Terapia para anorexia nervosa passa pelo tratamento dos pais

Estudo aponta para a necessidade de capacitação da família dos pacientes adolescentes

O desafio do pesquisador é prevenir a obesidade sem produzir transtorno alimentar (Fonte: Marcos Santos/USP Imagens)

Um transtorno alimentar grave que se manifesta mais comumente na adolescência. O tratamento para anorexia nervosa é longo, duro, exige participação ativa de pais e familiares e, mesmo assim, metade ainda permanece com sintomas importantes. O pesquisador do Instituto de Psicologia da USP, Felipe Alckmin Carvalho, em seu doutorado, “Desenvolvimento e avaliação dos efeitos de uma intervenção psicoterápica destinada a adolescentes com anorexia nervosa e a seus pais: coletânea de casos”, apresenta uma nova saída: o suporte paralelo aos pais dos pacientes.

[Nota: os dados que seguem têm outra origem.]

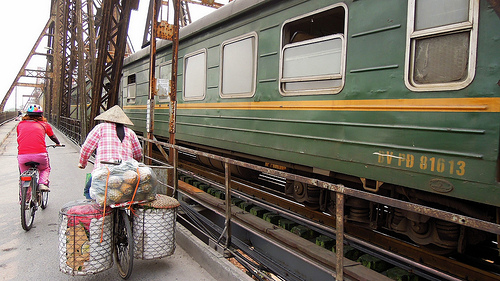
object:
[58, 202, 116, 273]
basket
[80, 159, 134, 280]
bicycle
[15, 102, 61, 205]
woman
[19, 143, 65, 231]
bike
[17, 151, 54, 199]
pants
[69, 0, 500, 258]
passenger train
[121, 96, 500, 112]
stripe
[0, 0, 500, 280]
scene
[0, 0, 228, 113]
sky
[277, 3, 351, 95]
window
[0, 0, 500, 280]
bridge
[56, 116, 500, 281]
fence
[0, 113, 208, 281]
pavement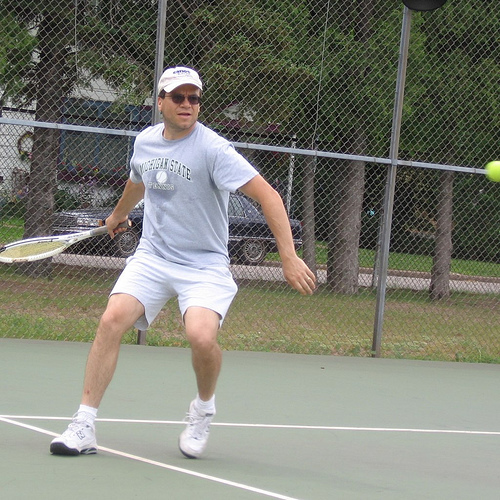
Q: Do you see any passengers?
A: No, there are no passengers.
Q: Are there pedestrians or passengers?
A: No, there are no passengers or pedestrians.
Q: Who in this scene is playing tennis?
A: The man is playing tennis.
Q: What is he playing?
A: The man is playing tennis.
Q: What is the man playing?
A: The man is playing tennis.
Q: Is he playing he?
A: Yes, the man is playing tennis.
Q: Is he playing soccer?
A: No, the man is playing tennis.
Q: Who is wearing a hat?
A: The man is wearing a hat.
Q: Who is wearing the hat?
A: The man is wearing a hat.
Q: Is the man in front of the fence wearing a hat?
A: Yes, the man is wearing a hat.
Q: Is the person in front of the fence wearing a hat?
A: Yes, the man is wearing a hat.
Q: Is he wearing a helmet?
A: No, the man is wearing a hat.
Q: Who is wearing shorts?
A: The man is wearing shorts.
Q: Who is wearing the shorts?
A: The man is wearing shorts.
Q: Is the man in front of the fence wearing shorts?
A: Yes, the man is wearing shorts.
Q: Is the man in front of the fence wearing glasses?
A: No, the man is wearing shorts.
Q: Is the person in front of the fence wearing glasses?
A: No, the man is wearing shorts.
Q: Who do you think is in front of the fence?
A: The man is in front of the fence.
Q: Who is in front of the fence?
A: The man is in front of the fence.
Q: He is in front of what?
A: The man is in front of the fence.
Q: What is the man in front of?
A: The man is in front of the fence.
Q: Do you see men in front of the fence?
A: Yes, there is a man in front of the fence.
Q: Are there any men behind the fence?
A: No, the man is in front of the fence.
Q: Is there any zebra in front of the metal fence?
A: No, there is a man in front of the fence.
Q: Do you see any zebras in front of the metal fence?
A: No, there is a man in front of the fence.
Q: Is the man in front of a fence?
A: Yes, the man is in front of a fence.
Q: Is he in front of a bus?
A: No, the man is in front of a fence.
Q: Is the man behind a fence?
A: No, the man is in front of a fence.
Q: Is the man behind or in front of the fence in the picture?
A: The man is in front of the fence.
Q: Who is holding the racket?
A: The man is holding the tennis racket.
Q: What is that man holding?
A: The man is holding the racket.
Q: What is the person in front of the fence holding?
A: The man is holding the racket.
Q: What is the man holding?
A: The man is holding the racket.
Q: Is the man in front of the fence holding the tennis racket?
A: Yes, the man is holding the tennis racket.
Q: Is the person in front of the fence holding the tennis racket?
A: Yes, the man is holding the tennis racket.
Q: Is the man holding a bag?
A: No, the man is holding the tennis racket.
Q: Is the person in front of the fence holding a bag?
A: No, the man is holding the tennis racket.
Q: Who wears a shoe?
A: The man wears a shoe.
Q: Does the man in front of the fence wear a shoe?
A: Yes, the man wears a shoe.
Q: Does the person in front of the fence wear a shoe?
A: Yes, the man wears a shoe.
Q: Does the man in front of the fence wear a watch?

“O meu interesse pela tese surgiu a partir da constatação de que há poucas intervenções que cuidam dos pais de adolescentes com anorexia nervosa, que eu compreendo como um adoecimento familiar”, explica o psicólogo.

Seu tratamento cuida dos pais simultaneamente aos filhos, através de sessões capazes de promover habilidades socioemocionais e capacitá-los para trabalharem ativamente no combate ao distúrbio, evitarem recaídas e aprenderem a lidar com tal transtorno.

Ele conta que seu dispositivo clínico tem a participação dos pais como protagonistas, os quais eram considerados culpados pelo adoecimento de seus filhos. Por sua vez, Felipe faz-se valer da atuação deles na realimentação e manejo comportamental, atividades para as quais muitas vezes não estão preparados. 

O paciente com anorexia não tem condição de escolher o que comer, a quantidade, a hora. Dessa maneira, seu tratamento é desgastante, uma vez que os familiares precisam acompanhar, em tempo integral, a prescrição do nutricionista. “Em transtornos alimentares, não existem remédios”, salienta o pesquisador, apontando para a importância do preparo psicológico dos pais dos pacientes.

Felipe ainda reafirma a função protagonista dos familiares: “Eu costumo dizer que, no começo do tratamento, o adolescente está completamente controlado pelo transtorno”. Assim, quem fica responsável pelas primeiras fases do tratamento, são os pais. Somente, à medida que o transtorno alimentar vai perdendo força, o adolescente vai se recuperando, e começa a ajudar na luta contra o distúrbio.

A metodologia aplicada no projeto centrou-se a partir da análise de coletâneas de casos, muito comum em testes de novas modalidade de intervenção: quando ainda não apresentam resultado ou estudo prévios. A ideia foi testada em uma pequena quantidade de pacientes e, com os resultados bastante positivos, o pesquisador deseja expandir o número de famílias estudadas. 

“A coleta proporcionou momentos muito angustiantes. Alguns pacientes chegavam para o tratamento e, na semana, seguinte perdiam ainda mais peso. Houve um caso de uma das famílias não pode dar continuidade porque a paciente chegou a um nível de baixo peso tão extremo que, por risco de morte, ela precisou ser internada. Acompanhar as famílias foi muito angustiante”, conta o psicólogo sobre as dificuldades encontradas no projeto. 

Ele lamenta a falta de centros especializados nesse tipo de atendimento: “Hoje, no Brasil, só há uma uma unidade de tratamento especificamente destinada a crianças e adolescentes com transtornos alimentares. É muito difícil encontrar unidades que estão preparados e que entendem como tratar um transtorno alimentar”. 

O psicólogo reafirma a importância de uma equipe interdisciplinar para um tratamento que é muito difícil e custoso para o próprio profissional. “Eu vejo que, mesmo em grandes centros, há poucas pessoas capacitadas. É muito comum pacientes apresentarem um quadro grave de transtorno alimentar e ter que se deslocar distâncias em busca de tratamento adequado”. E ainda completa: “Sem dúvida, o tema de transtornos alimentares deve ser tratado como uma questão de saúde pública”. 

Para ele o grande desafio, enquanto pesquisador e clínico, é buscar entender como prevenir a obesidade sem produzir transtorno alimentar: “Muitos dos nossos pacientes aparecem na clínica com transtornos alimentares, a partir do engajamento numa dieta restritiva muitas vezes prescrita por nutricionistas”, explica.